[SOURCE PASSAGE]

Monday, January 14, 2013

A significant development on the precious metals front


Intriguing article on the cutting edge blog Zero Hedge today.
It Begins: Bundesbank To Commence Repatriating Gold From New York Fed

In what could be a watershed moment for the price, provenance, and future of physical gold, not to mention the "stability" of the entire monetary regime based on rock solid, undisputed "faith and credit" in paper money, German Handelsblatt reports in an exclusive that the long suffering German gold, all official 3,396 tons of it, is about to be moved. 
Specifically, it is about to be partially moved out of the New York Fed, where the majority, or 45% of it is currently stored, as well as the entirety of the 11% of German gold held with the Banque de France, and repatriated back home to Buba in Frankfurt, where just 31% of it is held as of this moment. 
And while it is one thing for a "crazy, lunatic" dictator such as Hugo Chavez to pull his gold out of the Bank of England, it is something entirely different, and far less dismissible, when the bank with the second most official gold reserves in the world proceeds to formally pull some of its gold from the bank with the most. 
In brief: this is a momentous development, one which may signify that the regime of mutual assured and very much telegraphed - because if the central banks don't have faith in one another, why should anyone else? - trust in central banks by other central banks is ending.

[/SOURCE PASSAGE]
[RECORDS]

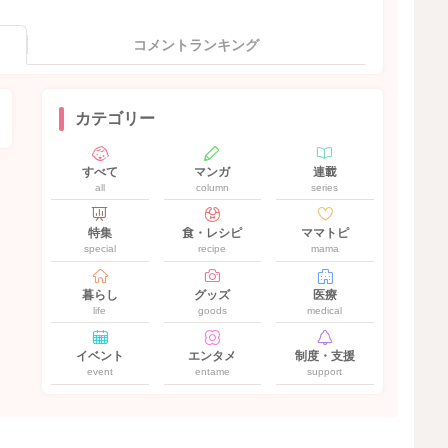
コメントランキング
カテゴリー
すべて
マンガ
連載
all
column
series
特集
食・レシピ
ママトピ
special
recipe
mama
暮らし
グッズ
医療
life
goods
medical
イベント
エンタメ
制度・支援
event
entame
support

[/RECORDS]

TASK:
Continue the blog post about the Bundesbank bringing its gold home from the New York Fed, starting right after its final sentence. None of this data is needed.

YOUR RESPONSE:
Much more importantly, it is being telegraphed as such, with Buba fully aware of just what the consequences of this (first partial, and then full; and certainly full vis-a-vis the nouveau socialist regime of Francois Hollande which will soon hold zero German gold) repatriation will be in a global monetary arena, which is already scraping by on the last traces of faith in a monetary system that is slowly but surely dying but first diluting itself to oblivion. And in simple game theory terms, the first party to defect from the prisoner's dilemma of all the bulk of global gold being held by the Fed, defects best. Then the second. Then the third. Until, in this particular case, the last central bank to pull its gold from the NY Fed and the other 2 primary depositories of developed world gold, London and Paris, just happens to discover their gold was never there to begin with, and instead served as collateral to paper gold subsequently rehypothecated several hundred times, and whose ultimate ownership deed is long gone.

It would be very ironic, if the Bundesbank, which many had assumed had bent over backwards to accommodate Mario Draghi's Goldmanesque demands to allow implicit monetization of peripheral nations' debts has just "returned the favor" by launching the greatest physical gold scramble of all time.
The story, for those who follow precious metals, is a significant one.

Meanwhile Ireland is starting to question the status of their Gold.

As other nations scramble to build their Gold reserves or to protect the reserves they have already acquired, you may be wondering where all the Gold belonging to Canada is stored?

Canadian Watchdog bring us the wonder graph which reminds us that our country does not have any Gold...  we sold it all in the 1990s to pay our debts.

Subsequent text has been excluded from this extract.